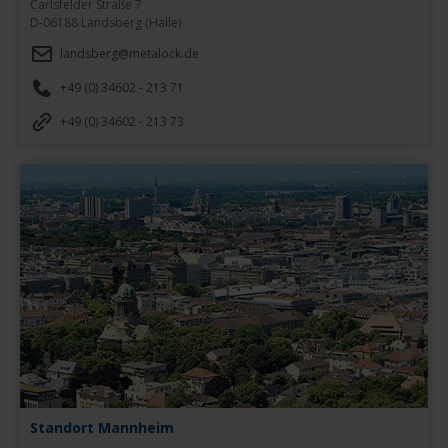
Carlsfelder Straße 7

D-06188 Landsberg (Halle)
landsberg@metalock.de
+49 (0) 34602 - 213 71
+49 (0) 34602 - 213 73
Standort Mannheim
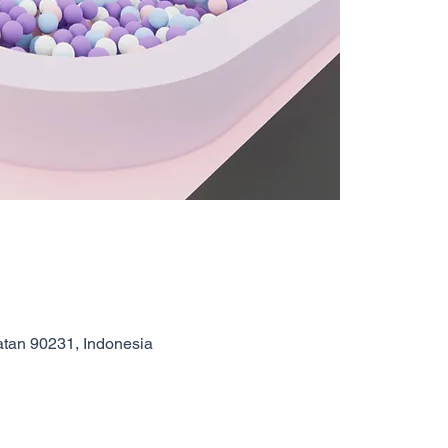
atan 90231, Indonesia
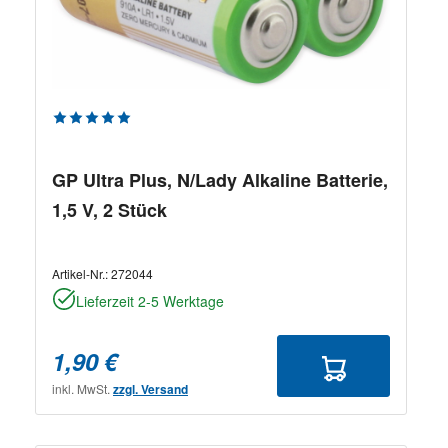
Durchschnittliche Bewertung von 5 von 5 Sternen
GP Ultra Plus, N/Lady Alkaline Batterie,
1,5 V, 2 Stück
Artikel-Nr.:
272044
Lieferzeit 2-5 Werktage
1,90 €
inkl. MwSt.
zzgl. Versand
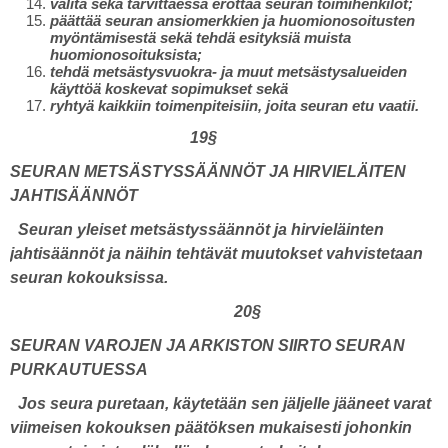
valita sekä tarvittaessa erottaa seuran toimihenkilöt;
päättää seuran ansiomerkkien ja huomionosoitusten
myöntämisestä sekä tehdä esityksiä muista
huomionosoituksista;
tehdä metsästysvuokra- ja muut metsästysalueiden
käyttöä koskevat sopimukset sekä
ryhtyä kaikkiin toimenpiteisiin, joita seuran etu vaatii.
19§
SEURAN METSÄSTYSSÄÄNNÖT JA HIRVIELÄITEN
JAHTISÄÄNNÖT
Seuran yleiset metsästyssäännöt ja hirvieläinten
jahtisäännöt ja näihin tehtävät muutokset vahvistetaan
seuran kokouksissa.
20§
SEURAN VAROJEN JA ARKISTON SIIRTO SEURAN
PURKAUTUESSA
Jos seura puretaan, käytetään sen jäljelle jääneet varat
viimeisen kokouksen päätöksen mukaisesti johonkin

---

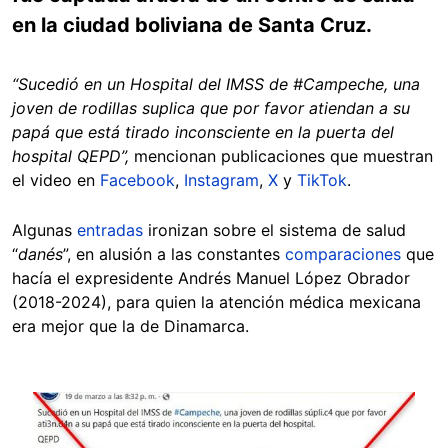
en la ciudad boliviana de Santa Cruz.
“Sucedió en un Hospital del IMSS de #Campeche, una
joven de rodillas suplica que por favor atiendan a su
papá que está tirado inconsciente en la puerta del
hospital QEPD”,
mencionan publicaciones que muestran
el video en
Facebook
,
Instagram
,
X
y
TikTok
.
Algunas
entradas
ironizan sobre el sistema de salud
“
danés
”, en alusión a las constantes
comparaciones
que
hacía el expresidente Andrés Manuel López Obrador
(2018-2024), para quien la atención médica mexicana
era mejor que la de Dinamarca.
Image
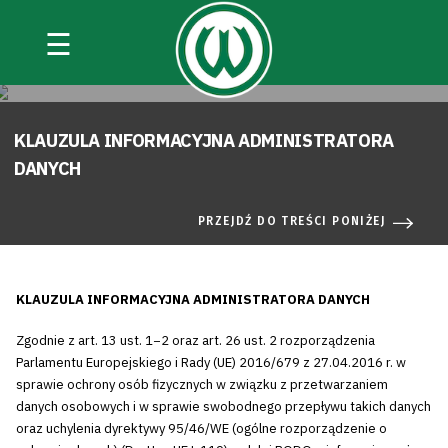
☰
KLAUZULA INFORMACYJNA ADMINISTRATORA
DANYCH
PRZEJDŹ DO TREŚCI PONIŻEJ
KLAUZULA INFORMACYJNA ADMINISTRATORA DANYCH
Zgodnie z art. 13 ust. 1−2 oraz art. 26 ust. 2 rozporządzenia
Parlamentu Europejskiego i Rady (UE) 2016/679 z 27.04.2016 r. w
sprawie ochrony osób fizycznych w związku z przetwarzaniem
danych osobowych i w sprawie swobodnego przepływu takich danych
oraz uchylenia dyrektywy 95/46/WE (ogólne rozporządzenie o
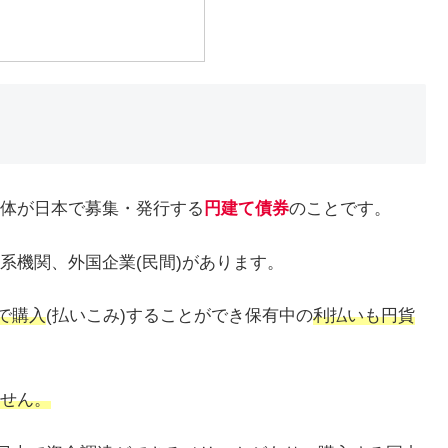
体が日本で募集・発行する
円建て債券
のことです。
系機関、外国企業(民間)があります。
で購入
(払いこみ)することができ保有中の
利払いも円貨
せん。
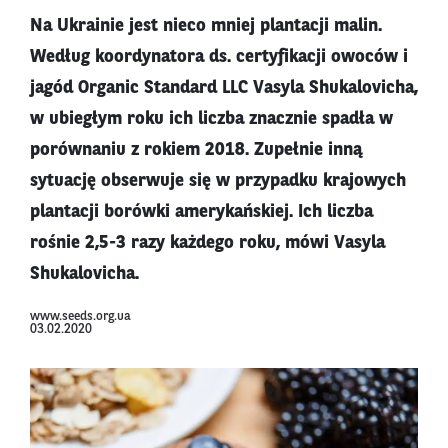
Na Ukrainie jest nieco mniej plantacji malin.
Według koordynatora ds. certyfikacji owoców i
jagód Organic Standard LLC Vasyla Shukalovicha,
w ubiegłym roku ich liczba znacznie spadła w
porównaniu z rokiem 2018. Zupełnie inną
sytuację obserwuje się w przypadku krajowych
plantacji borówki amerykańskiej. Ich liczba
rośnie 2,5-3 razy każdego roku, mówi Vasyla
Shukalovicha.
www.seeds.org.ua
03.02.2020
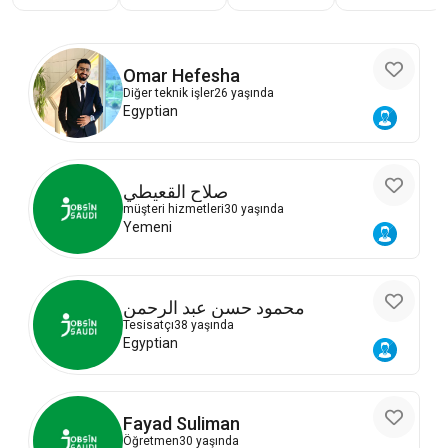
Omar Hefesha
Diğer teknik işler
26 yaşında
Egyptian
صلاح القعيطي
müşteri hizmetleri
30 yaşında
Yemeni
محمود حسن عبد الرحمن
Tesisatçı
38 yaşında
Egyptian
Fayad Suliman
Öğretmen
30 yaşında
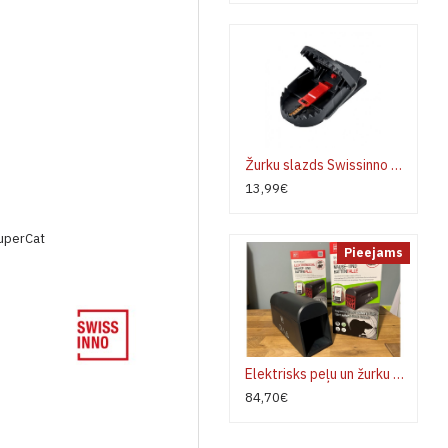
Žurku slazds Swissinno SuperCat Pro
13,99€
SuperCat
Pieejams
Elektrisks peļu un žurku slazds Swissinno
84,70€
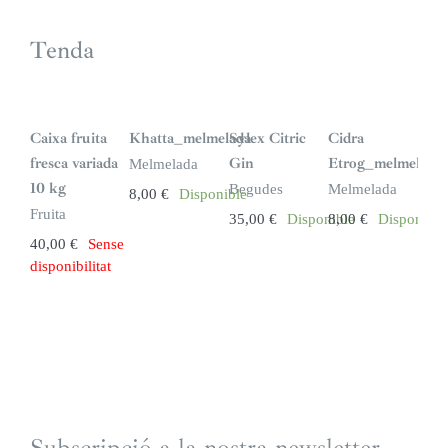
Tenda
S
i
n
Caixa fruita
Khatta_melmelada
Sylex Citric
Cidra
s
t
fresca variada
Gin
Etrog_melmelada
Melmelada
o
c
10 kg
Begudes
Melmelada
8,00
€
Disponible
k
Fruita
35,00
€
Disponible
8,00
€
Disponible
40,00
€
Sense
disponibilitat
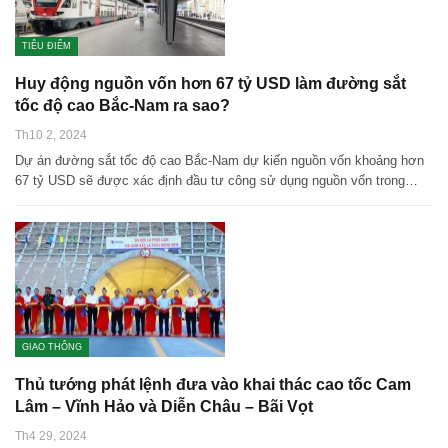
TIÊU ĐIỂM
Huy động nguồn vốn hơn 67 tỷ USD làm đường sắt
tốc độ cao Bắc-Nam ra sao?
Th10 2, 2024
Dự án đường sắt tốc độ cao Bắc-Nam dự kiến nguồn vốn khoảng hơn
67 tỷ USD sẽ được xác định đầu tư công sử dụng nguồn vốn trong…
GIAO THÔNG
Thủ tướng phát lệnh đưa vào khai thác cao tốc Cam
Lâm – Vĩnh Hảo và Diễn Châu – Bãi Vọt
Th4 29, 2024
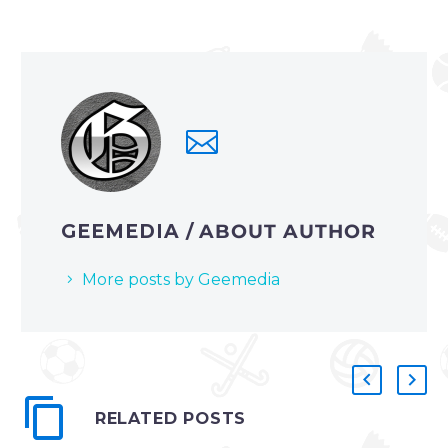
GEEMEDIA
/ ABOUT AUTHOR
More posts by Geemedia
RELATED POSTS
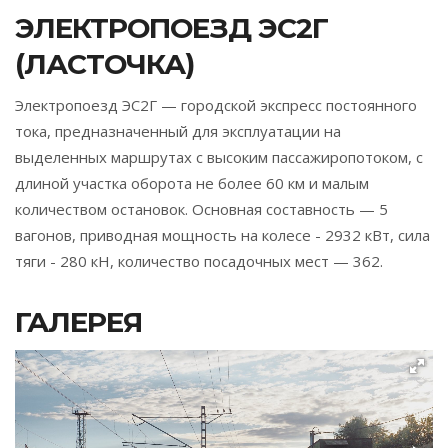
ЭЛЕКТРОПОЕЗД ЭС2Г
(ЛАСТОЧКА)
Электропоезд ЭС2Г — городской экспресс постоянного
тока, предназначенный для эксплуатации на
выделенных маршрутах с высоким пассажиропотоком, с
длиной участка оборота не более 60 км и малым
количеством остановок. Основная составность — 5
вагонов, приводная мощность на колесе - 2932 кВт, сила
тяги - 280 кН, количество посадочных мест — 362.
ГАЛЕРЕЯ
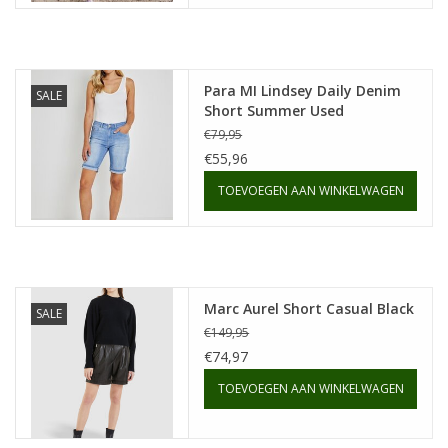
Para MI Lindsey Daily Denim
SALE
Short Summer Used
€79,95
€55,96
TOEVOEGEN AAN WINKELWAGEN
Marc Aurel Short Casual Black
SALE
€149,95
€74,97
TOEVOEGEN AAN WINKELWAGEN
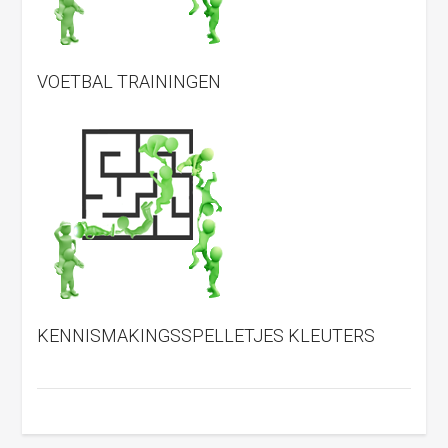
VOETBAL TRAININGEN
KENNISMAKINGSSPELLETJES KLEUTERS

### WHAT TO DO
How many lines in the material contain the string "liczba", with case counting? Reply with the number alone.

### RESULT OF THIS EXERCISE
2